Instruction 1 -
Do these statements agree with the grid-coloring text? (a) Solution 1 begins with 24 ways to fill the top left square. (b) Solution 2 begins by choosing the color of the center square. (c) Solution 3 counts $4!$ ways to choose the center color. Answer yes or no for each, and quote the text's deciding words.
Instruction 2 -
Pick up the grid-coloring text at the point where it stops, and carry on.
Supplied text section start
Difference between revisions of "2023 AMC 10A Problems/Problem 20"

Revision as of 17:54, 12 November 2023

Problem

Each square in a $3\times3$ grid of squares is colored red, white, blue, or green so that every $2\times2$ square contains one square of each color. One such coloring is shown on the right below. How many different colorings are possible?

$\textbf{(A) }24\qquad\textbf{(B) }48\qquad\textbf{(C) }60\qquad\textbf{(D) }72\qquad\textbf{(E) }96$

Solution 1

Let a "tile" denote a $1\times1$ square and "square" refer to $2\times2$ .

We first have $4!=24$ possible ways to fill out the top left square. We then fill out the bottom right tile. In the bottom right square, we already have one corner filled out (from our initial coloring), and we now have $3$ options left to pick from.

We then look at the right middle tile. It is part of two squares: the top right and top left. Among these squares, $3$ colors have already been used, so we only have one more option for it. Similarly, every other square only has one more option, so we have a total of $3\cdot4!=\boxed{\textbf{(D) }72}$ ways.

~Technodoggo

Solution 2

First, we must choose the color of the center square. We have $4$ ways to do this. Then, we have $6$ ways to order the top left $3$ squares to make them all unique. Finally, we have $3$ ways to order the bottom right $3$ squares, such that their order doesn't collide with the top left square to make the top right and bottom left squares non-distinct.

Hence, our answer is $4 \cdot 6 \cdot 3=\boxed{\textbf{(D) }72}$ ~SirAppel

Solution 3

Note that there can be no overlap between colors in each square. Then, we can choose $1$ color to be in the center. ${4 \choose 1}$ = 4

Now, we have some casework: Case 1: 1 color is placed in 4 corners and then others are placed on opposite edges. $232$ $414$ $232$ There's $3!=6$ ways to do this.
Supplied text section end
Data below section start
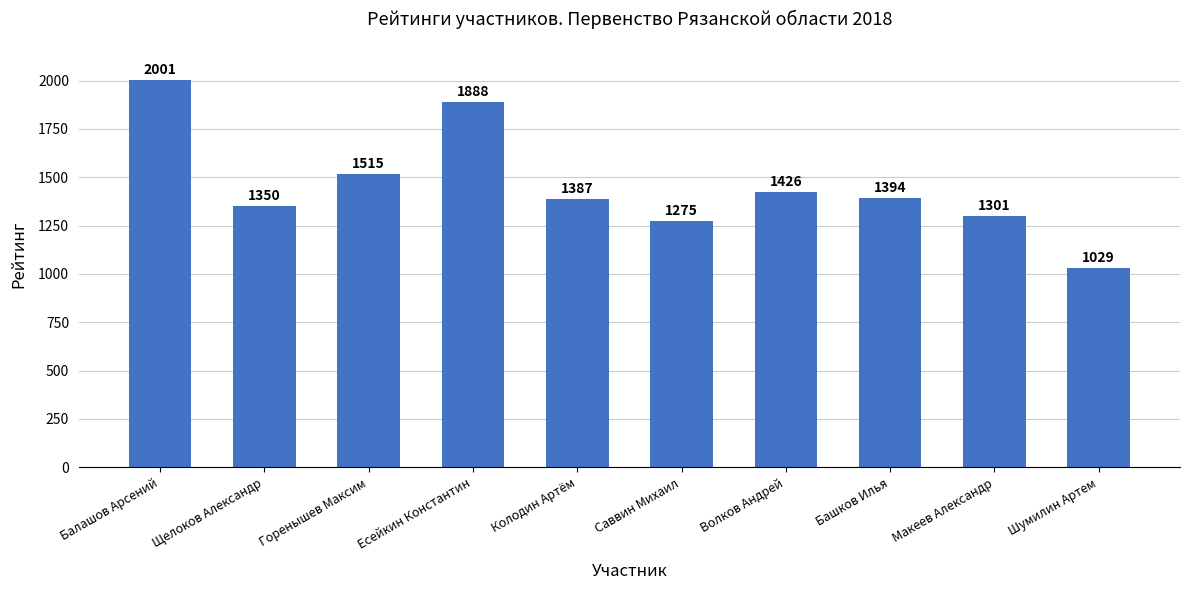

True or false: the data shows 2347 at Колодин Артём.

False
Data below section end
Response area 1 -
(a) Yes: "We first have $4!=24$ possible ways to fill out the top left square."
(b) Yes: "First, we must choose the color of the center square."
(c) No: "we can choose $1$ color to be in the center. ${4 \choose 1}$ = 4"

Response area 2 -
Case 2: 2 colors are placed with 2 in adjacent corners and 1 edge opposite them. The final color is placed in the remaining 2 edges. $232$ $414$ $323$ The orientation of the 2 colors has 2 possibilities, and there are $3!$ color permutations. $2*3!=12$

There can't be any more ways to do this, as we have combined all cases such that each color is used once and only once per $2*2$ square. We multiply the start with the sum of the 2 cases: $4(6+12)=\boxed{\textbf{(D) }72}$ .

Solution 4

Let’s call the top-right corner color A, the top-middle color B, the top-right color C, and so on, with color D being the middle row, and right corner square, and color G being the bottom-left square’s color. WLOG A=Red, B=White, D=Blue, and E=Green. We will now consider squares C and F’s colors. Case 1 : C=Red and F=Blue In this case, we get that G and H have to be Red and White in some order, and the same for H and I. We can color this in 2 ways. Case 2 : C=Blue and F=Red In this case, one of G and H needs to be White and Red, and H and I needs to be White and Blue. There is 1 way to color this. In total, we get 24*(2+1)=72 ways to color the grid. $\boxed{\textbf{(D) }72}$ .

-paixiao

Solution 5

Let us start with choosing the colors of the top middle square and the center square. There is $4$ ways to choose the color of the top middle square, and $3$ ways to choose the color of the center square, since these two squares must have two different colors. Then, from here, we have two remaining colors for us to put in the top left and middle left, and the same two colors to put the top right and middle right squares. Now, we have two cases:

Case 1: The middle left and middle right squares are the same color. There are $2$ ways to choose the color, then there are also $2$ ways to choose the color of the bottom middle square, because it has two things it cannot be.

Case 2: is that the middle left and middle right squares are different colors. There are $2!$ ways to order the two different colors, and then there is $1$ way to choose the two different colors.

Thus, once we choose the middle squares (in 12 possible ways), we have 6 ways to color the squares. Thus, we have $6 \cdot 12=72$ , and so the answer is $48+24=\boxed{\textbf{(D) }72}$ .

Video Solution 1

https://www.youtube.com/watch?v=VWZBpT9lt0Q&t=6s

-paixiao

Video Solution by OmegaLearn

https://youtu.be/Zrqy5yGYlvQ

Video Solution by Solve It (Simple)

https://www.youtube.com/watch?v=ke4ZOV4KA6Y

Video Solution

https://youtu.be/8ki0D3m_mEo

~Steven Chen (Professor Chen Education Palace, www.professorchenedu.com)

Video Solution by TheBeautyofMath

https://youtu.be/BDNsMEIzHF0

~IceMatrix Solution 5.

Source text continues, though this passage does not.